As some of you might already know, I have lived in Switzerland for the last six years. Before that, I lived for one year in Austria, which means that I have lived in German-speaking countries for a little over seven years now. In this time, I worked in multi-lingual companies as well as completing a Masters in German and English in Zurich and a year of my Bachelors’ degrees also in German. While I hesitate to use the word fluent because it’s meaning is extremely fluid, I am what many would call bi-lingual in German and English. Although, after several years in German-speaking countries, I sometimes forget English words! An example of this being the time I forgot the word ‘escalator’ in English and told my friend to meet me by the ‘electric stairs’.

I wanted to write about my experiences learning foreign languages, and I wanted to talk about the importance of reading in foreign languages and how this can help improve your vocabulary, confidence, and comprehension. It isn’t easy learning a foreign language, and anyone who decides to embark on that journey, I commend and respect you. I would also add that English speakers could do a better job at learning foreign languages. But this stems a lot from our school systems and the importance we put on learning foreign languages. And in English speaking countries, this is almost at the bottom of the list. It can be tough to learn a new language, but I promise you it is really exciting and amazing to immerse yourself in another culture and language.
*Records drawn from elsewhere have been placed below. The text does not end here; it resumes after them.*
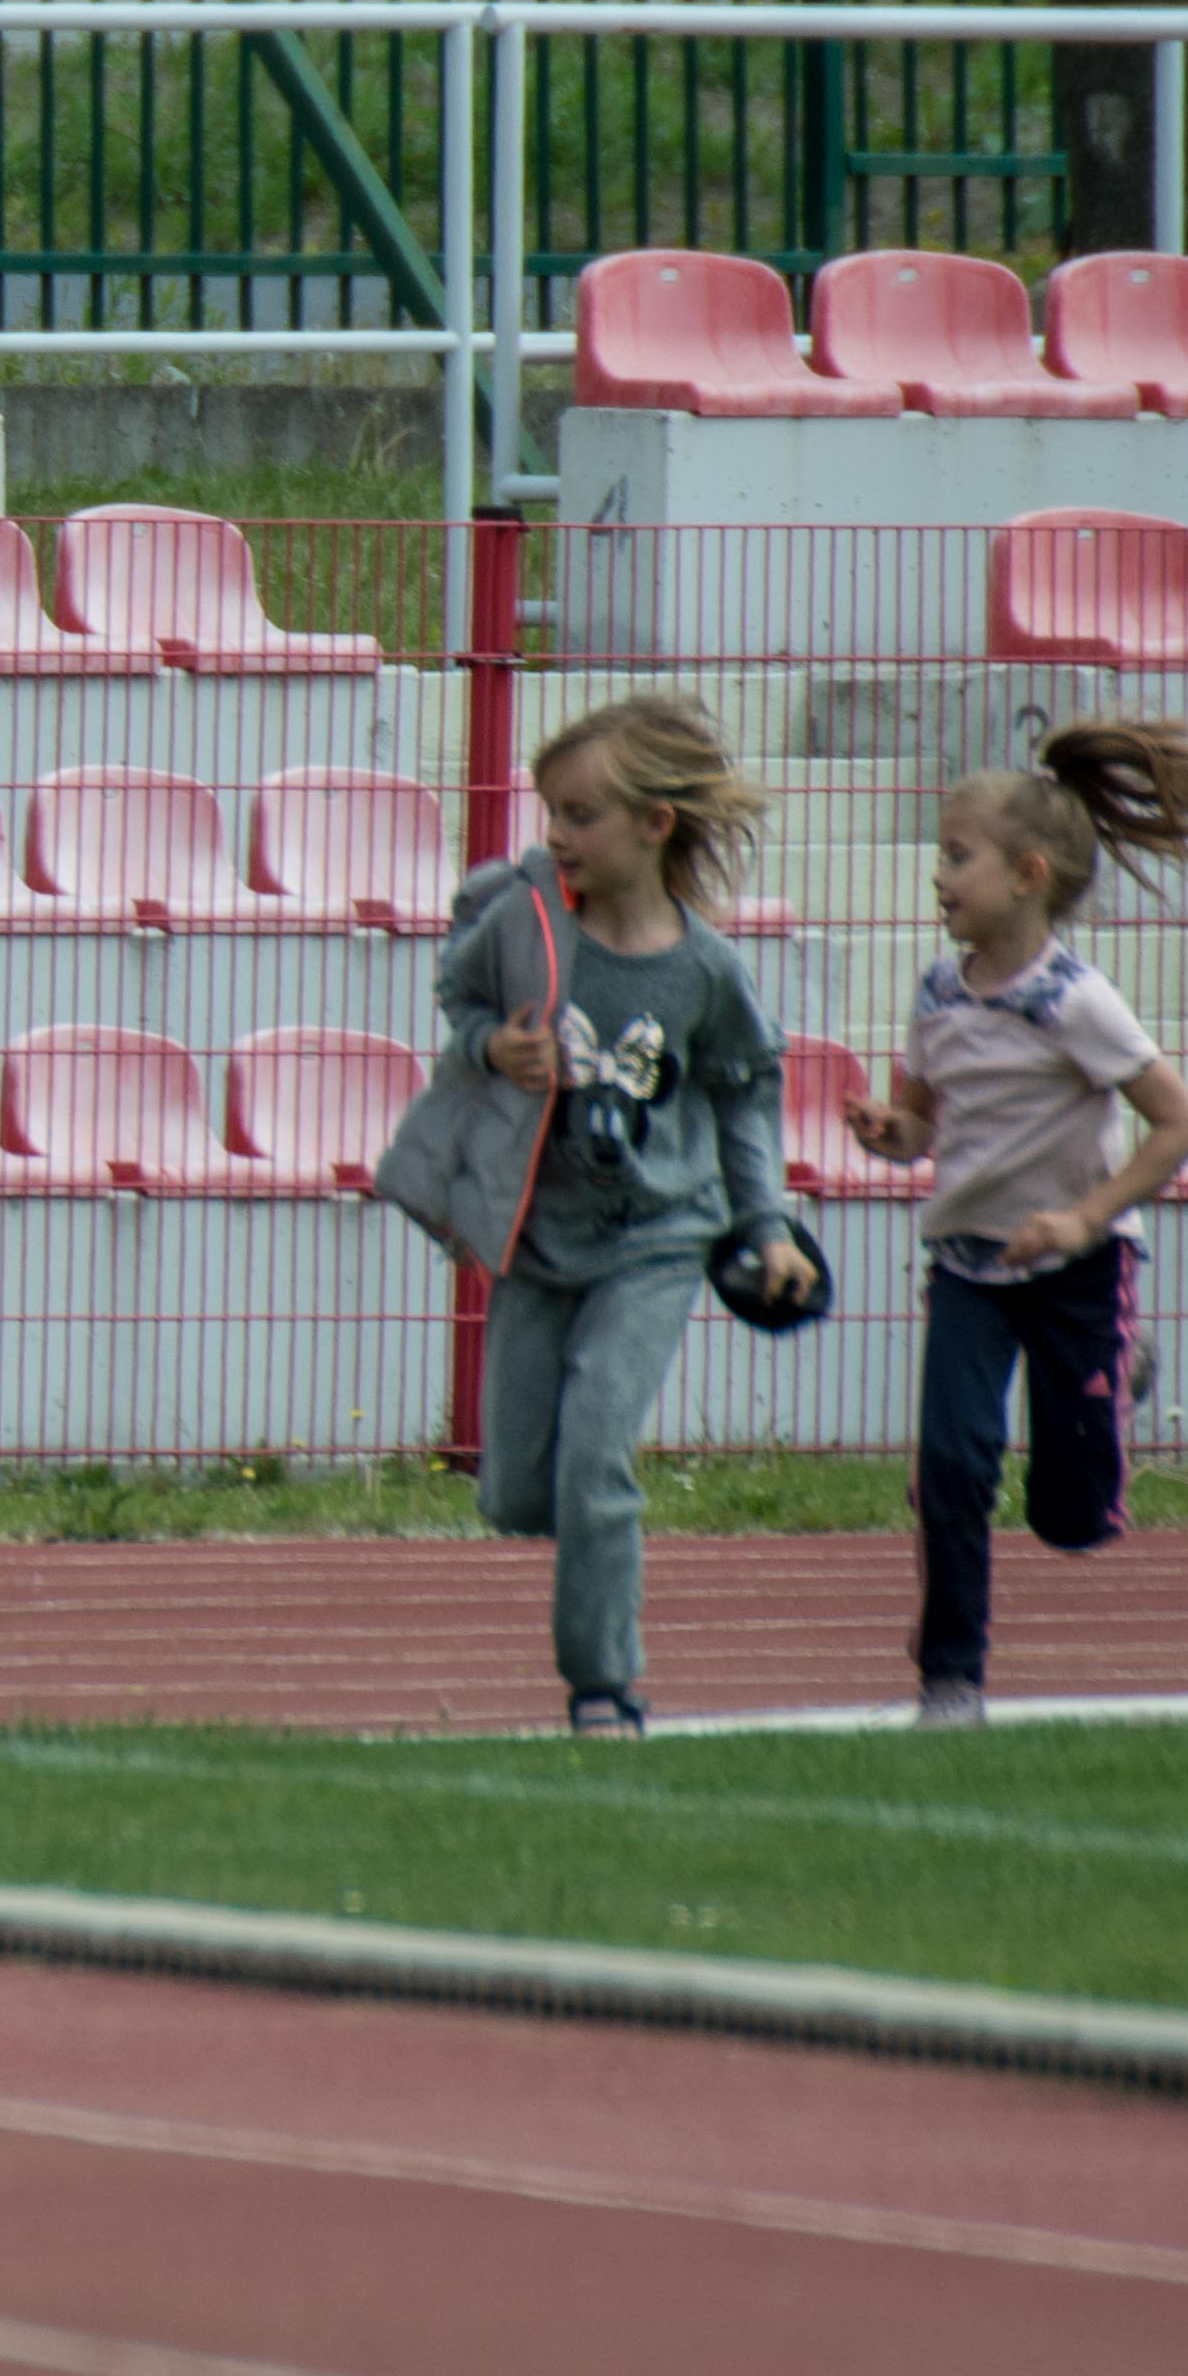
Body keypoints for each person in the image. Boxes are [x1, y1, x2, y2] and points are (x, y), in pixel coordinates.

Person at [397, 695, 810, 1735]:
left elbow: (743, 1093)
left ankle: (603, 1686)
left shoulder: (705, 969)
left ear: (653, 825)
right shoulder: (525, 923)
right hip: (539, 1241)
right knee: (515, 1497)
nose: (557, 835)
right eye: (551, 813)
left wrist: (766, 1226)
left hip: (659, 1239)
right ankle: (579, 1568)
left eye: (581, 815)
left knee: (596, 1459)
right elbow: (461, 991)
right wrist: (495, 1047)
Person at [842, 720, 1188, 1730]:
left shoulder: (1078, 1002)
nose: (939, 876)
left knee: (1070, 1520)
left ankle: (1119, 1369)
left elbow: (1179, 1124)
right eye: (940, 854)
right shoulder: (938, 991)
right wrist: (887, 1131)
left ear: (1028, 874)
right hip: (966, 1270)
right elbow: (923, 1125)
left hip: (1073, 1274)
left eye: (958, 856)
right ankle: (952, 1678)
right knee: (951, 1465)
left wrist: (1082, 1218)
Reading in a foreign language can be daunting, but I wanted to give some helpful tips for you to get started.


Child sitting on the ground reading a children’s book about fish.

It might seem a bit boring and naive to start with a children’s book, but this is actually a great way to start. Children’s books offer easy and simple narratives with lots of simple, yet descriptive language. It can be a great way to practice reading out aloud and to also help learn new verbs and nouns. Reading children’s books can also help you learn more about the culture of the language you are learning. Many countries have stories and fairytales specific to their culture so it can be a great way to learn about the legends and childhood character’s that inform people’s lives today.


Picture of a music store with vinyl records on display

Listening to music is my favourite way to learn. Print out the lyrics to a song you like in whatever language and sing along. It can be great to learn grammar structures and slang words. I used this a lot for German grammar because you only have to ask anyone learning German to know how difficult the German grammar can be.


German newspaper sitting on a table

Reading newspapers in foreign languages can be tough, and this is probably more of an advanced step, but it is still important to mention. Reading newspapers allows you to engage with current events and can help you in other aspects of your language learning journey like speaking and conversation. Newspapers also have a pretty clean and easy style to read, and the articles are fairly short, so it is easy to follow and stay focused.


Book Americanah by Chimamanda Ngozi Adichie and a ticket stub laying on a blue tablecloth.

When I first attempted reading novels in German, I read books that I had already read in English. This helped me immensely because I already knew the plot and characters, so I didn’t feel too intimidated by the new vocabulary or the length of the book. I would also recommend sticking with contemporary texts rather than reading classics, as the language can be tough at first. Also, fantasy and Si-Fi can be hard to start with, so make sure you work your way up to that.